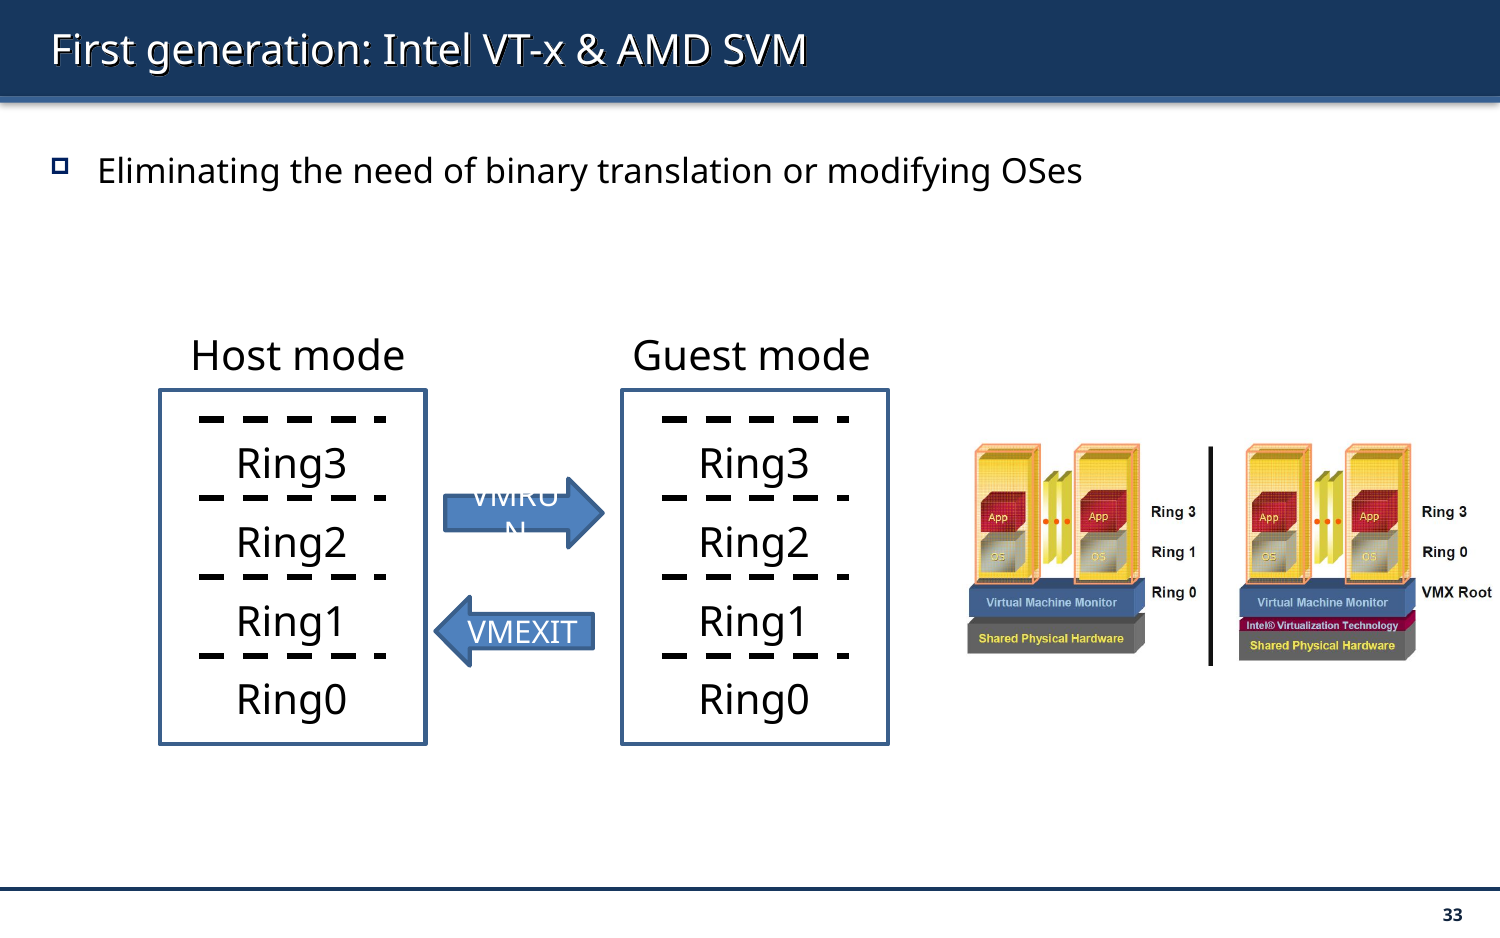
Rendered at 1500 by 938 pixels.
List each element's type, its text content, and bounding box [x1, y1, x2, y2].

slide_number 33 [1306, 900, 1483, 932]
text_box VMEXIT [433, 594, 595, 668]
title First generation: Intel VT-x & AMD SVM [34, 7, 1477, 88]
picture [953, 429, 1500, 666]
text_box Host mode [175, 321, 421, 386]
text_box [159, 389, 426, 745]
text_box VMRUN [443, 476, 605, 550]
list Eliminating the need of binary translation or modifying OSes [34, 120, 1477, 873]
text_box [622, 389, 889, 745]
text_box Guest mode [617, 321, 886, 386]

* WHAT IS NEEDED *
Reproduce the preceding material exactly, skipping pictures.

* TASK RESULT *
Rendered at 1500 by 938 pixels.
List each element's type, its text content, and bounding box [x1, y1, x2, y2].

slide_number 33 [1306, 900, 1483, 932]
text_box VMEXIT [433, 594, 595, 668]
title First generation: Intel VT-x & AMD SVM [34, 7, 1477, 88]
picture [953, 429, 1500, 666]
text_box Host mode [175, 321, 421, 386]
text_box [159, 389, 426, 745]
text_box VMRUN [443, 476, 605, 550]
list Eliminating the need of binary translation or modifying OSes [34, 120, 1477, 873]
text_box [622, 389, 889, 745]
text_box Guest mode [617, 321, 886, 386]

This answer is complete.